The project’s low-rents are possible not just because of the CRA’s investment, Scemla said, but also thanks to the relatively low cost of land in North Miami, rock-bottom interest rates and a decision at the end of 2019 by the city commission to significantly boost residential density in the area, to 150 units per acre. That kind of density makes it financially feasible to redevelop and bring in enough rental revenue to keep rents low, he said.
“My goal is, I want nurses, teachers, first responders, students coming out of FIU,” Scemla said. “This area needs this.
“We want to bring an identity to North Miami. North Miami is about affordability and providing a tremendous amount of value in an area that’s so central,” Scemla said. “Now the zoning is in place, and we have a board that is pro-development. They want to transform the city. I see an incredible bright future here.”
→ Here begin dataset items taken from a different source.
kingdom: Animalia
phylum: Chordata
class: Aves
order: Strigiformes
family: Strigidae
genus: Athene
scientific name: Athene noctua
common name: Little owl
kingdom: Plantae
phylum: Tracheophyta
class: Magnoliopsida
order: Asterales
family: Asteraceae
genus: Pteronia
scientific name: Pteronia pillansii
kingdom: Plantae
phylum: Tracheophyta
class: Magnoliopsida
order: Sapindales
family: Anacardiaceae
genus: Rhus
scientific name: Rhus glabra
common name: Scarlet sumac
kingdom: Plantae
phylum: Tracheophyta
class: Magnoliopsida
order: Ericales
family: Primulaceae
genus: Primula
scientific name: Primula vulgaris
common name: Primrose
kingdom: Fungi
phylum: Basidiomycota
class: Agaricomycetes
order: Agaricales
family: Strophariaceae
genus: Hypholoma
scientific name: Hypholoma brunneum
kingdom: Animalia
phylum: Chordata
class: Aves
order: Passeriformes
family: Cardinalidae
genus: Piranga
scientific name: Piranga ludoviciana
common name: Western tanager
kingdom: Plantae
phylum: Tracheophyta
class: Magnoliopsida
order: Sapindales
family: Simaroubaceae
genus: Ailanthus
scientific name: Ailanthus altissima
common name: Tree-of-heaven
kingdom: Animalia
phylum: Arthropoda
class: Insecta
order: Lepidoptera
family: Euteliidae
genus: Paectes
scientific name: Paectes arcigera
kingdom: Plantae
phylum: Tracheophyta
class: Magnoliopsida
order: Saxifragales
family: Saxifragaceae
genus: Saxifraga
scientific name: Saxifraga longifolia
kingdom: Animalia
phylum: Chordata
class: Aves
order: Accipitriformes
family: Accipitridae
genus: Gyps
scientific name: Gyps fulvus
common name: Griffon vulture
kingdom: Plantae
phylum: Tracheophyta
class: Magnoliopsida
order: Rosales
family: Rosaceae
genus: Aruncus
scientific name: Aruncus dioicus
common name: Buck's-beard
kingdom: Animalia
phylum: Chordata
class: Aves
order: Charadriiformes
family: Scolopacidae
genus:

Bien-Aime said ELEVEN55 is the first and largest of three affordable housing developments being planned. The city has an ambitious goal of adding 500 units of affordable housing annually for the next several years, both in new construction and rehabilitation of existing but aging buildings, he said.
The city also intends to negotiate with the developers of Solé Mia to integrate affordable housing units on site as they seek approvals for a new phase, Bien-Aime said. The project’s developers have made a verbal commitment but no specifics have been agreed on yet, he added.
The approval of the ELEVEN55 funding comes as the city has been hard hit by the COVID-19 pandemic, which has disproportionately sickened minorities working in service industries — the source of employment for many North Miami residents, as the FIU study shows.
The CRA has shelled out around $3 million to help residents and keep small businesses afloat during the pandemic. But the ultimate goal is to leverage tax revenue from new development to boost residents’ prospects in the long run, Bien-Aime said.
“We are a diverse community, whether its economic-wise or whether it is race-wise. We want to make it more livable for everyone,” he said. “So we try to maximize everything that we have. We have a depleted stock of affordable housing. They are old. They need an upgrade. Especially in those difficult times.”